Comment 12 Kyrre Ness Sjøbæk 2006-03-23 19:56:02 UTC
It seems to works just fine with the jwltest kernel - i have been transmitting a
large ammount of data (concurrent transfers, just to be evil) over NFS, using
Internet, and using evolution troughX-over-ssh, creating as much stress as i can
for the network card. It works, at least it works better. I have seen a few
hickups, but they went away after a few secounds (instead of minutes as with
other kernels).

Comment 13 Kyrre Ness Sjøbæk 2006-03-25 10:59:27 UTC
Just a small question: Will this patch be in the next update kernel?

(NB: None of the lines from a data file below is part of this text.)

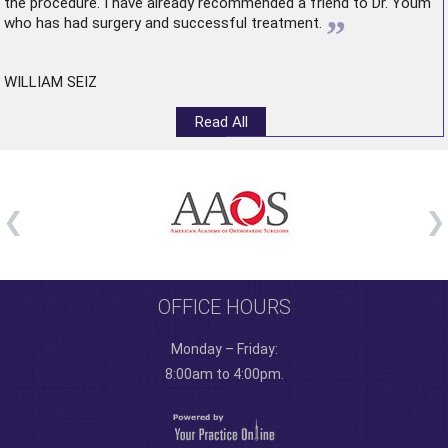
the procedure. I have already recommended a friend to Dr. Youm
”
who has had surgery and successful treatment.
WILLIAM SEIZ
Read All
OFFICE HOURS
Monday – Friday:
8:00am to 4:00pm.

Comment 14 Kyrre Ness Sjøbæk 2006-03-31 11:44:49 UTC
Bug is still present in (uname -a):
Linux storeulv 2.6.16-1.2080_FC5smp #1 SMP Tue Mar 28 03:55:15 EST 2006 i686
i686 i386 GNU/Linux

Will it be in the next update kernel then? Its quite obvious that the patch is
doing good - its replacing a totaly dysfunctional driver with a working one.

Comment 15 John W. Linville 2006-03-31 14:31:42 UTC
The patch will filter into the Fedora kernel from upstream.  Please be 
patient...thanks! 

Comment 16 Kyrre Ness Sjøbæk 2006-04-21 21:57:16 UTC
Hi.
I just updated to
Linux storeulv 2.6.16-1.2096_FC5smp #1 SMP Wed Apr 19 05:31:55 EDT 2006 i686
i686 i386 GNU/Linux
And the bug is still here. Any ETA for when it will hit fedora stable kerneles?